One Republican source not affiliated with the governor’s race said he thought the eMeg strategy of going on the air so heavy so early in the campaign might backfire:
“She’s way overdoing it – she’s going to wear out her welcome.”
Meg wears out her welcome: And that’s exactly what the Great Woman did in the East Bay yesterday, when she set off a row with veteran Bay Area political reporters by once again refusing to take any questions – after inviting press coverage of her tour of the Union Pacific Railroad site at the Port of Oakland. Chronicler Carla Marinucci picks up the story:
Then came the news that Whitman also wouldn’t take questions; reporters had been called in to “see” her make statements on “how she could be helpful as governor” on jobs and the economy, Whitman spokeswoman Sarah Pompei said.
Veteran reporters, who included KTVU’s Randy Shandobil and KPIX’s Hank Plante, were among the crowd that wasn’t amused. Question: is Whitman a candidate for governor, or a museum piece to be “watched” by reporters?
Pompei told reporters Whitman said the no press tour was a Union Pacific call — that the company’s officials did not want media coverage. (Union Pacific spokesman Aaron Hunt begs to differ.
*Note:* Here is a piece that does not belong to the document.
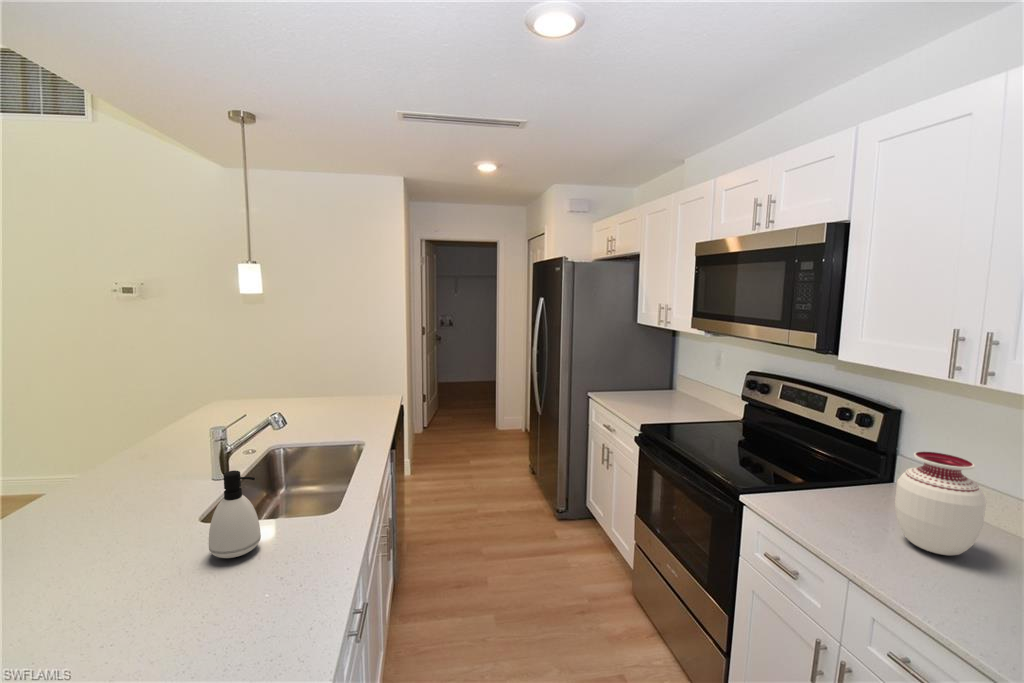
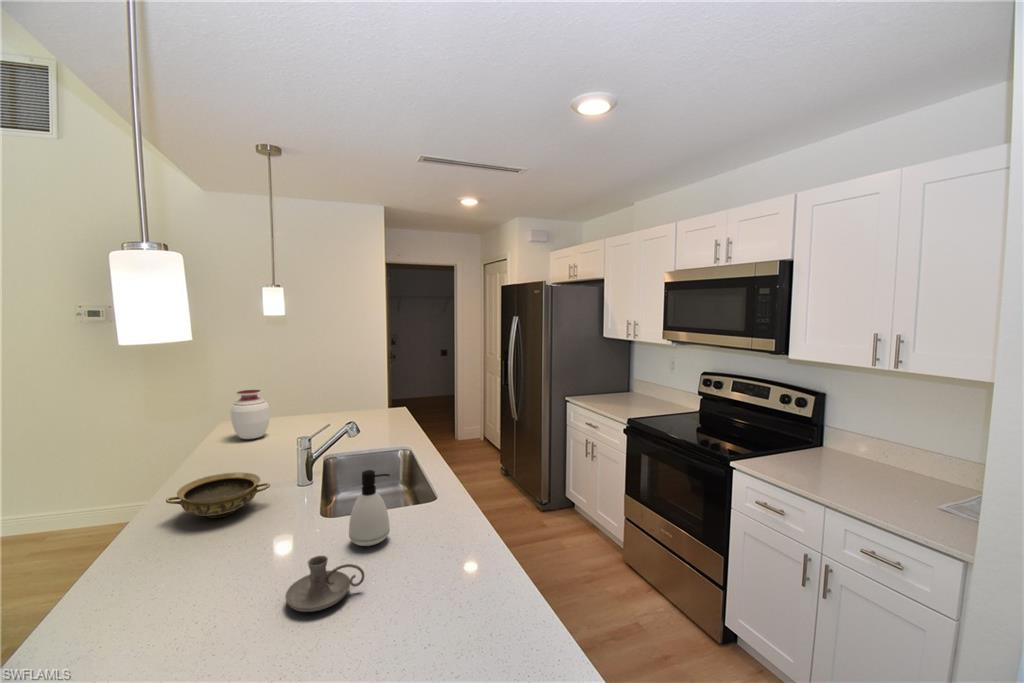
vase: present [895,452,986,555] -> present [231,390,269,439]
ceramic bowl: none [64,458,177,506] -> present [166,472,270,518]
candle holder: none [77,569,178,636] -> present [285,556,364,612]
He just told us that “we planned, actually, to have press talk with Meg on the tour….we understood there would be media availability and we wanted to work with that.”)
Calbuzz last year was among the first to throw a flag on eMeg’s obsessive avoidance of the California press corps as a significant campaign issue. (While Steve Poizner and Jerry Brown have both granted us extended interviews, the ticking clock on our request for a sit-down with Her Megness is now six months, three days and counting).
After Tuesday’s disgraceful performance, it seems clear that there are serious issues of temperament and judgment – control freak arrogance, fear and contempt for reporters whose job is to serve as the eyes and ears of ordinary voters, for starters – that raise questions about her fitness to handle elected office and public life.
Here’s a suggestion for our campaign trail media colleagues: Don’t reward eMeg’s bad behavior. She’s not the governor, she’s not even the nominee of her party, she is a CANDIDATE for the nomination, and so far she has earned exactly nothing.
If Whitman is unwilling to abide by the norms and forms appropriate to a political campaign, then she should not receive coverage appropriate for candidates who do. Stop running stories on any Whitman events in which she refuses to take questions from reporters. Period.